“Empower” is another slippery word, used with good intentions, but when we really break it down, it can have a very negative connotation." Mark Adams, Courageous Conflict: Leading with Integrity and AuthenticityWhat does it really mean that we have empowered those in our schools and those who are followers? Lately, you hear this word "empowerment" a great deal in educational leadership discourse. It's almost a cliche. Yet, does it really have any meaning? Does it really mean that those in subordinate positions have any real power?

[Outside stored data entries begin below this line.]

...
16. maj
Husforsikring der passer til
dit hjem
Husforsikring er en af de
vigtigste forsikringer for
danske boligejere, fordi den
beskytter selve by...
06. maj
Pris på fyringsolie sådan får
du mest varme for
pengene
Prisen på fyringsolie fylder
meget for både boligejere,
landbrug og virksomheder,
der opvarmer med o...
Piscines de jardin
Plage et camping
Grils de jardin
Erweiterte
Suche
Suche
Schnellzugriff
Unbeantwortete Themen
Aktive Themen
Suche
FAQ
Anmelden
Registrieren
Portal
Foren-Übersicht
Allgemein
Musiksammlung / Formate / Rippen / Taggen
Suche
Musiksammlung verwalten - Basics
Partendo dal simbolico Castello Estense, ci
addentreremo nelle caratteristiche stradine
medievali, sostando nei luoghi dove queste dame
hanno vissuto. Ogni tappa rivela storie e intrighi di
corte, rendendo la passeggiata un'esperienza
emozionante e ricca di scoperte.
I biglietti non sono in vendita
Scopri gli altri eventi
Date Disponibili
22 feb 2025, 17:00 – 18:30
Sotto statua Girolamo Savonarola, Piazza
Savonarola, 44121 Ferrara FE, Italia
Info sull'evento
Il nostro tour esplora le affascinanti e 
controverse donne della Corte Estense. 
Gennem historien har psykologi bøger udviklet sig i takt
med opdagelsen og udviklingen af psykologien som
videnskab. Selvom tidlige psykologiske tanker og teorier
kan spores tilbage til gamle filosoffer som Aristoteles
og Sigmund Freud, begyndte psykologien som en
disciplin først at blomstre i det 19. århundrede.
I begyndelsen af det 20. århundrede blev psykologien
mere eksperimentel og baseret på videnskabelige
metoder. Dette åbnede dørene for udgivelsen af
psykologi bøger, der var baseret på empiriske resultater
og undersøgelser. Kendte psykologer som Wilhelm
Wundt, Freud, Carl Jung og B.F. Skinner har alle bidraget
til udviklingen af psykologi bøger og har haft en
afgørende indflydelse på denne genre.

Perhaps it means the head "Dude" in charge has decided to relinquish a little sliver of power to his underlings in order to give those below just a bit a hope that they have a bit of say. When empowerment is more about making the leader feel "good" about his lording over others, it is probably not effective. Empowerment is too often the "crumb" dangled before those in subordinate positions in order to motivate them to carry out the leader's agenda.
You can't motivate people with fake declarations of empowerment. You can't deceive people in carrying out your program by getting them to believe that they really have a say in the organization.

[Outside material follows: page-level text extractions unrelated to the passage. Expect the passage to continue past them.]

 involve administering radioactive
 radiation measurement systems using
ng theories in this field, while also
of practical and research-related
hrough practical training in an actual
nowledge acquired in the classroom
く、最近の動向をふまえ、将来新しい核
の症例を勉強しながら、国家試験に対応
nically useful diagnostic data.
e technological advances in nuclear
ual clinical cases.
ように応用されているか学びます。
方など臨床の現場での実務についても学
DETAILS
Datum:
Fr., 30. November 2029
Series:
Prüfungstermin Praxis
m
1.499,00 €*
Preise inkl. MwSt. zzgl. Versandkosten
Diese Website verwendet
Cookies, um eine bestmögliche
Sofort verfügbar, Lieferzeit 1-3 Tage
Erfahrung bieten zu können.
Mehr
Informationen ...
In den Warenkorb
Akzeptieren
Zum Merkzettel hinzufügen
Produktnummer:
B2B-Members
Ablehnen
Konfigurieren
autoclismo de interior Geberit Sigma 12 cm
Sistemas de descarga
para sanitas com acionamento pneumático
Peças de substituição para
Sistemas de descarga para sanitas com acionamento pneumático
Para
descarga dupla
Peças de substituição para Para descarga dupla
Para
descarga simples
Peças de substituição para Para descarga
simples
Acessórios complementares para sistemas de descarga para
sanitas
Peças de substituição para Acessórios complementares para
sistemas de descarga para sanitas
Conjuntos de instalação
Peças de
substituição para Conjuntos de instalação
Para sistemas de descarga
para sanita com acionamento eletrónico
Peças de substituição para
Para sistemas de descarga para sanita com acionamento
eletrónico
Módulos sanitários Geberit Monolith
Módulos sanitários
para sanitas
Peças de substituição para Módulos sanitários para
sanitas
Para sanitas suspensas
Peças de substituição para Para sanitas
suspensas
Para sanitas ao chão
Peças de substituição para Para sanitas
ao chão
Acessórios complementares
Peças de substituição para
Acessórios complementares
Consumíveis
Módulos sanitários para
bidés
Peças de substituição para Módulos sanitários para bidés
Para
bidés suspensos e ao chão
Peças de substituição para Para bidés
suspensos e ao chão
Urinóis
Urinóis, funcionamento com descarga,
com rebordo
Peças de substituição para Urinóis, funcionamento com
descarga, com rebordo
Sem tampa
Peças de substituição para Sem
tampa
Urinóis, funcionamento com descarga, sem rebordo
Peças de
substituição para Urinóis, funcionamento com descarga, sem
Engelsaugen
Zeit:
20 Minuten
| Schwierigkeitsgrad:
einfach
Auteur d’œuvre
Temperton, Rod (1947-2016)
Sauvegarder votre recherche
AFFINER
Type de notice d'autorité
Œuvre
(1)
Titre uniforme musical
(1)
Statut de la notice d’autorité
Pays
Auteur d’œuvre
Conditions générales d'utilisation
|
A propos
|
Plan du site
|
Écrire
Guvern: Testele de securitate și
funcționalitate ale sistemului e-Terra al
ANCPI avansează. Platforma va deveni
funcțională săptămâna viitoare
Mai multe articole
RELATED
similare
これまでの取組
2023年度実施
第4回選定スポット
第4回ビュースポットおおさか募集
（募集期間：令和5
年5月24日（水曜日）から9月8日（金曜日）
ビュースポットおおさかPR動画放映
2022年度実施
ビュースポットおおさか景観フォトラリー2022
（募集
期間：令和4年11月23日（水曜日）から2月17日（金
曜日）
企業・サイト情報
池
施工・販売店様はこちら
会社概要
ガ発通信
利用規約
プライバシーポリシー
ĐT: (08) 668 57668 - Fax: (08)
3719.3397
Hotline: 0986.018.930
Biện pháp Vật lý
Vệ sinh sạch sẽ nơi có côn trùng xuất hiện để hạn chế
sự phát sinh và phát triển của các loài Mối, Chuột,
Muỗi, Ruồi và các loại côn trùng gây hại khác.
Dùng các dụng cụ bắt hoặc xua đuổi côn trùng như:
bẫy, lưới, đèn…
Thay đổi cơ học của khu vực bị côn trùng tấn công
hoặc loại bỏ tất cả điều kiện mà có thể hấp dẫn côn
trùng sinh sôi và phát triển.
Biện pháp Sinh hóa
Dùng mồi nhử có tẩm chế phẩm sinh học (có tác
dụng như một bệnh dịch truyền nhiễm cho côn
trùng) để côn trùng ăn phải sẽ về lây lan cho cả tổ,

My advice to those who are told that they have been empowered is the same that Mark Adams offers:
Rhetoric about empowering others in our leadership is empty if we really do not mean it. It can't mean that we are temporarily giving power to others to do something; it means we are really willing to let go of control and trust others to carry out the tasks we have empowered them to do. Effective leaders who really empower others let go and trust. And, if things fail, they accept that failure and own up to the blame too. That's leadership integrity."Consider that you have just been empowered. What does that mean? Concisely, it means that those who have power are now saying they are temporarily giving us the power to do something, but we really do not own it or possess it."